PROBLEM DETAILS:
All of the data should be output character for character, except the pictures.

SUPPLIED DATA:
※

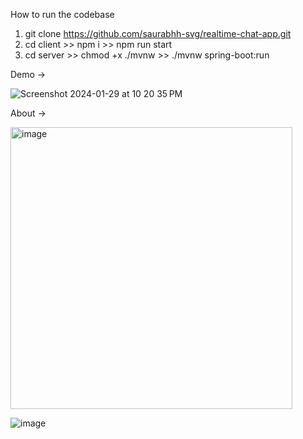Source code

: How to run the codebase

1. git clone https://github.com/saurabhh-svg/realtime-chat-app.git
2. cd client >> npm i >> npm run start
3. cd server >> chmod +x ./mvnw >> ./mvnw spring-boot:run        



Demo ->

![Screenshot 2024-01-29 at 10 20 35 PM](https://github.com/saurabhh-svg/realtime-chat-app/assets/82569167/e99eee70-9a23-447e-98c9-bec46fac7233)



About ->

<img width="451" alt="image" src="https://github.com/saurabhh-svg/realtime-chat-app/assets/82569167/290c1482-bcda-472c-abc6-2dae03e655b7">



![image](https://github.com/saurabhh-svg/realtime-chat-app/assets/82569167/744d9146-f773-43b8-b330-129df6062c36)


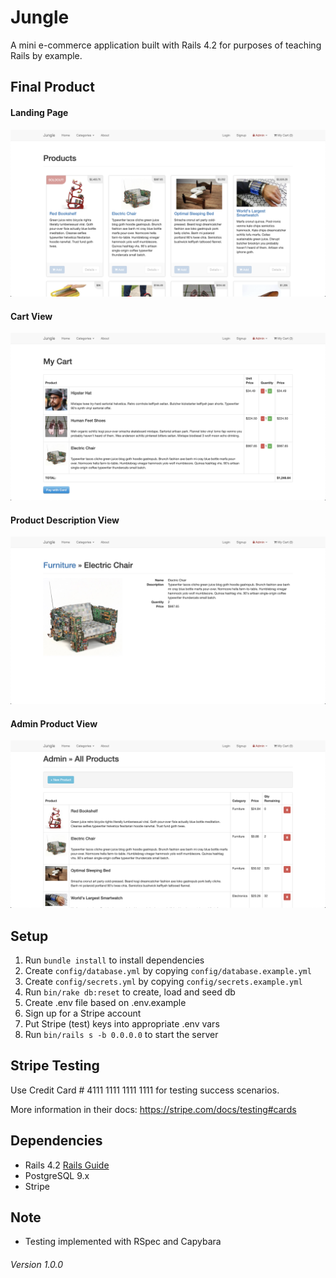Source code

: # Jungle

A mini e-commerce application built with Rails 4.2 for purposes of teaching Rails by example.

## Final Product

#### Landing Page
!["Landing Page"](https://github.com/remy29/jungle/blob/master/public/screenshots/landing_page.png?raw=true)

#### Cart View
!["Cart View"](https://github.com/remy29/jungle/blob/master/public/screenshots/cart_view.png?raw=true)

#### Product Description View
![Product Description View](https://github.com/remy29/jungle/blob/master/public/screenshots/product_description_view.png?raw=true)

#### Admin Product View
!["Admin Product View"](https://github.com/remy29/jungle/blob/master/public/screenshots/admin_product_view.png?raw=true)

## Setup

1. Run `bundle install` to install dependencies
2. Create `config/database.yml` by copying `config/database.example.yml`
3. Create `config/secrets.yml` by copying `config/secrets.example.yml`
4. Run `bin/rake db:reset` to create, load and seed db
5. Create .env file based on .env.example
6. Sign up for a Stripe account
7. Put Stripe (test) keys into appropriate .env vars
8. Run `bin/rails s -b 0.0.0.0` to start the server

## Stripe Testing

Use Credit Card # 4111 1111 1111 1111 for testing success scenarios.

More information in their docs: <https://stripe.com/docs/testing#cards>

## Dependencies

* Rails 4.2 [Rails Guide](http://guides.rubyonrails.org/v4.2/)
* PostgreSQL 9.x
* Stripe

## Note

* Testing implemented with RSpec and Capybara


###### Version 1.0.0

※

ANSWER:
Source code

: How to run the codebase

1. git clone https://github.com/saurabhh-svg/realtime-chat-app.git
2. cd client >> npm i >> npm run start
3. cd server >> chmod +x ./mvnw >> ./mvnw spring-boot:run        



Demo ->

![Screenshot 2024-01-29 at 10 20 35 PM](https://github.com/saurabhh-svg/realtime-chat-app/assets/82569167/e99eee70-9a23-447e-98c9-bec46fac7233)



About ->

<img width="451" alt="image" src="https://github.com/saurabhh-svg/realtime-chat-app/assets/82569167/290c1482-bcda-472c-abc6-2dae03e655b7">



![image](https://github.com/saurabhh-svg/realtime-chat-app/assets/82569167/744d9146-f773-43b8-b330-129df6062c36)


Source code

: # Jungle

A mini e-commerce application built with Rails 4.2 for purposes of teaching Rails by example.

## Final Product

#### Landing Page
!["Landing Page"](https://github.com/remy29/jungle/blob/master/public/screenshots/landing_page.png?raw=true)

#### Cart View
!["Cart View"](https://github.com/remy29/jungle/blob/master/public/screenshots/cart_view.png?raw=true)

#### Product Description View
![Product Description View](https://github.com/remy29/jungle/blob/master/public/screenshots/product_description_view.png?raw=true)

#### Admin Product View
!["Admin Product View"](https://github.com/remy29/jungle/blob/master/public/screenshots/admin_product_view.png?raw=true)

## Setup

1. Run `bundle install` to install dependencies
2. Create `config/database.yml` by copying `config/database.example.yml`
3. Create `config/secrets.yml` by copying `config/secrets.example.yml`
4. Run `bin/rake db:reset` to create, load and seed db
5. Create .env file based on .env.example
6. Sign up for a Stripe account
7. Put Stripe (test) keys into appropriate .env vars
8. Run `bin/rails s -b 0.0.0.0` to start the server

## Stripe Testing

Use Credit Card # 4111 1111 1111 1111 for testing success scenarios.

More information in their docs: <https://stripe.com/docs/testing#cards>

## Dependencies

* Rails 4.2 [Rails Guide](http://guides.rubyonrails.org/v4.2/)
* PostgreSQL 9.x
* Stripe

## Note

* Testing implemented with RSpec and Capybara


###### Version 1.0.0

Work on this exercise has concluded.